The EPA Executive Director described Sargassum as brown seaweed that blossoms naturally in the warm waters of the Sargasso Sea of the Northern Atlantic Ocean.

She added that since 2011 there has been an explosion in the quantities of Sargassum reaching the shores of countries of the Caribbean and West Africa, inflicting severe ecological and socio-economic impacts, particularly to the tourism sector and coastal fishing activities.

She furthered that an unprecedented influx of Sargassum seaweed is being attributed to factors that include warming of the ocean due to global climate change, discharge of nutrients (nitrogen and phosphorus) from agriculture runoff and wastewater originating from point sources and major river basins such as the Congo and Amazon Rivers, as well as deposition of iron and nutrient-rich Sahara dust on the ocean.

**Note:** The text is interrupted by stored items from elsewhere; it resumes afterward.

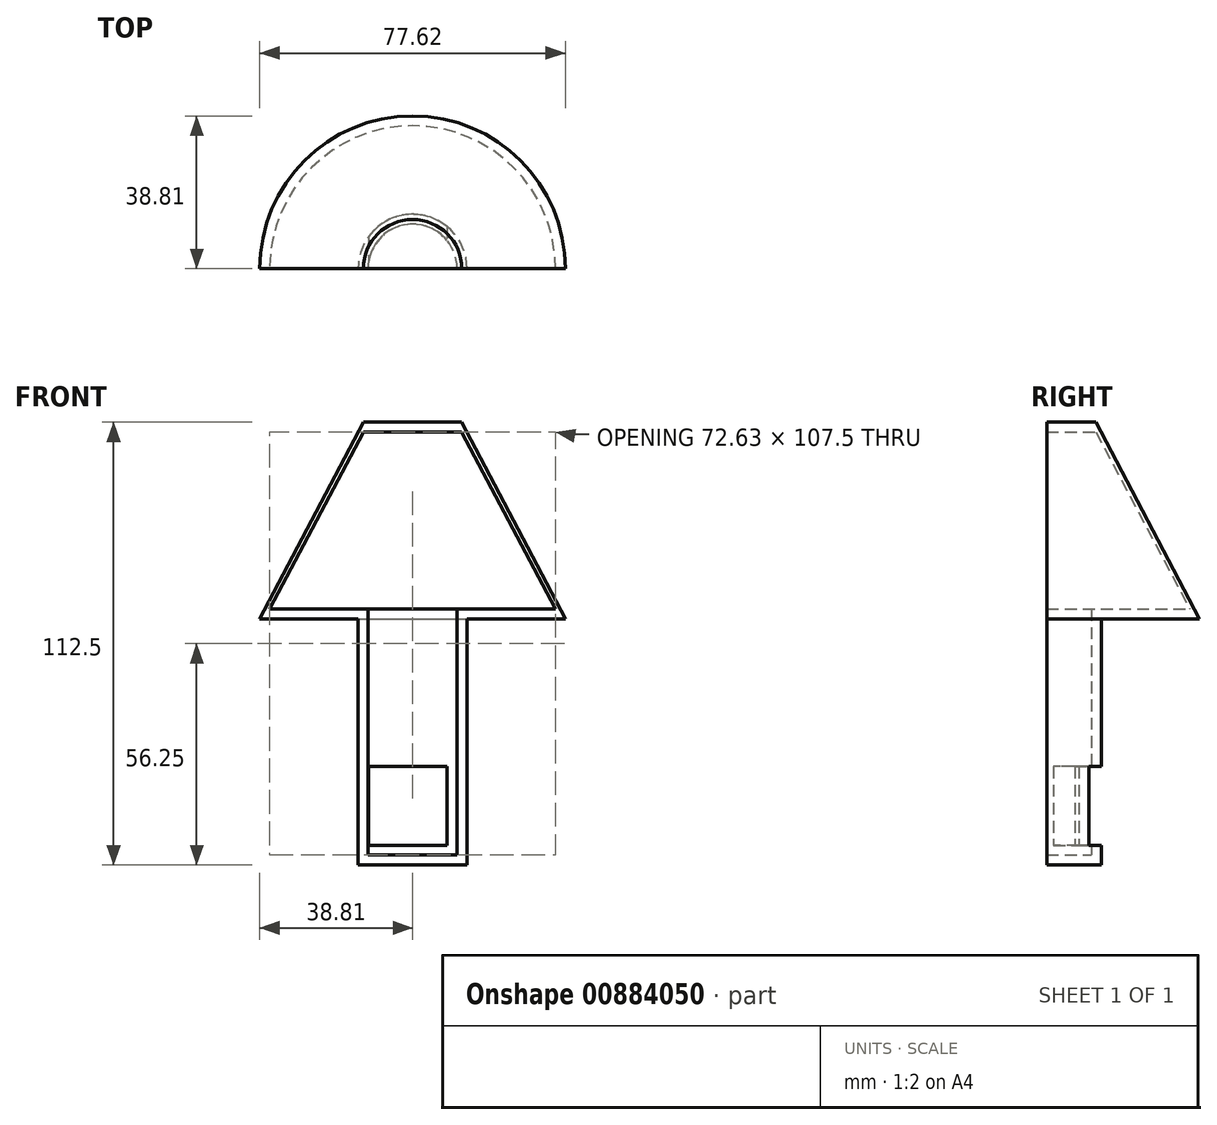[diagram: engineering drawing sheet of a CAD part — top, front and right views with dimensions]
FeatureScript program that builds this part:
annotation { "Feature Type Name" : "Feature", "Feature Type Description" : "" }
export const myFeature = defineFeature(function(context is Context, id is Id, definition is map)
    precondition{}
    {
        {
            var Q0;
            Q0=qCreatedBy(makeId("Right.planeOp"),FACE);
            var sketch = newSketch(context, id + "F0", { "sketchPlane" : qUnion([Q0])});
            skLineSegment(sketch, "E0", {"start": v(0, -62.5) * mm, "end": v(13.81, -62.5) * mm});
            skLineSegment(sketch, "E1", {"start": v(13.81, -62.5) * mm, "end": v(13.81, 0) * mm});
            skLineSegment(sketch, "E2", {"start": v(13.81, 0) * mm, "end": v(38.81, 0) * mm});
            skLineSegment(sketch, "E3", {"start": v(0, 50) * mm, "end": v(12.5, 50) * mm});
            skLineSegment(sketch, "E4", {"start": v(12.5, 50) * mm, "end": v(38.81, 0) * mm});
            skLineSegment(sketch, "E5", {"start": v(0, -62.5) * mm, "end": v(0, -60) * mm});
            skLineSegment(sketch, "E6", {"start": v(0, -60) * mm, "end": v(11.31, -60) * mm});
            skLineSegment(sketch, "E7", {"start": v(11.31, 2.5) * mm, "end": v(36.31, 2.5) * mm});
            skLineSegment(sketch, "E8", {"start": v(0, 50) * mm, "end": v(0, 47.5) * mm});
            skLineSegment(sketch, "E9", {"start": v(0, 47.5) * mm, "end": v(12.5, 47.5) * mm});
            skLineSegment(sketch, "E10", {"start": v(12.5, 47.5) * mm, "end": v(36.31, 2.5) * mm});
            skPoint(sketch, "E11.start.orphan", {"position": v(11.31, 0) * mm});
            skLineSegment(sketch, "E12", {"start": v(11.31, -60) * mm, "end": v(11.31, 2.5) * mm});
            skSolve(sketch);
        }
        {
            var Q0;
            Q0=makeQuery(id+"F0.imprint","IMPRINT",FACE,{"disambiguationData":[TD([[makeQuery(id+"F0.imprint","IMPRINT",EDGE,{"derivedFrom":sQuery(id+"F0.wireOp",EDGE,"E0")}),1.0]])]});
            var Q1;
            Q1=sQuery(id+"F0.wireOp",EDGE,"E5");
            revolve(context, id + "F1", {"surfaceOperationType" : NewSurfaceOperationType.NEW, "entities" : qUnion([Q0]), "axis" : qUnion([Q1]), "revolveType" : RevolveType.SYMMETRIC, "angle" : 180 * degree});
        }
        {
            var Q0;
            Q0=qCreatedBy(makeId("Front.planeOp"),FACE);
            var sketch = newSketch(context, id + "F2", { "sketchPlane" : qUnion([Q0])});
            skLineSegment(sketch, "E13", {"start": v(8.81, -57.5) * mm, "end": v(8.81, -37.5) * mm});
            skLineSegment(sketch, "E14", {"start": v(8.81, -37.5) * mm, "end": v(-11.19, -37.5) * mm});
            skLineSegment(sketch, "E15", {"start": v(-11.19, -37.5) * mm, "end": v(-11.19, -57.5) * mm});
            skLineSegment(sketch, "E16", {"start": v(-11.19, -57.5) * mm, "end": v(8.81, -57.5) * mm});
            skSolve(sketch);
        }
        {
            var Q0;
            Q0=makeQuery(id+"F2.imprint","IMPRINT",FACE,{"disambiguationData":[TD([[makeQuery(id+"F2.imprint","IMPRINT",EDGE,{"derivedFrom":sQuery(id+"F2.wireOp",EDGE,"E13")}),1.0]])]});
            extrude(context, id + "F3", {"entities" : qUnion([Q0]), "operationType" : NewBodyOperationType.REMOVE, "oppositeDirection" : true, "depth" : 25 * mm, "offsetDistance" : 25 * mm});
        }
    });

The EPA boss said the meeting sought to develop existing outline regional strategy for validation in order to formulate a policy recommendation for the elaboration of an additional protocol to the Abidjan Convention on the management of invasive species.

In an interview Thursday, August 11, 2016 with The NewDawn in Monrovia, Dr. Sankoh, a technical expect, said though time was not quite enough to look at all of the documents at the meeting, they managed to at least look at some of the key ones most necessary for the forum.

He said as an expert, his role is to advise politicians on the real facts, adding there is always a political will, and if he had not seen the political will, he couldn’t have come to Liberia for such a brilliant forum.
He said coming to Monrovia clearly points to the seriousness of Sargassum series invasion, and the affected countries want to ensure the problem is solved because it poses a huge threat on the sub-region.

Dr. Sankoh described the forum as very interactive, adding that it even enabled him to discover some new things and as well as meeting new friends. He then congratulated President Ellen Johnson Sirleaf for the level of work and growth in Liberia after a bloody civil war that lasted here for more than a decade.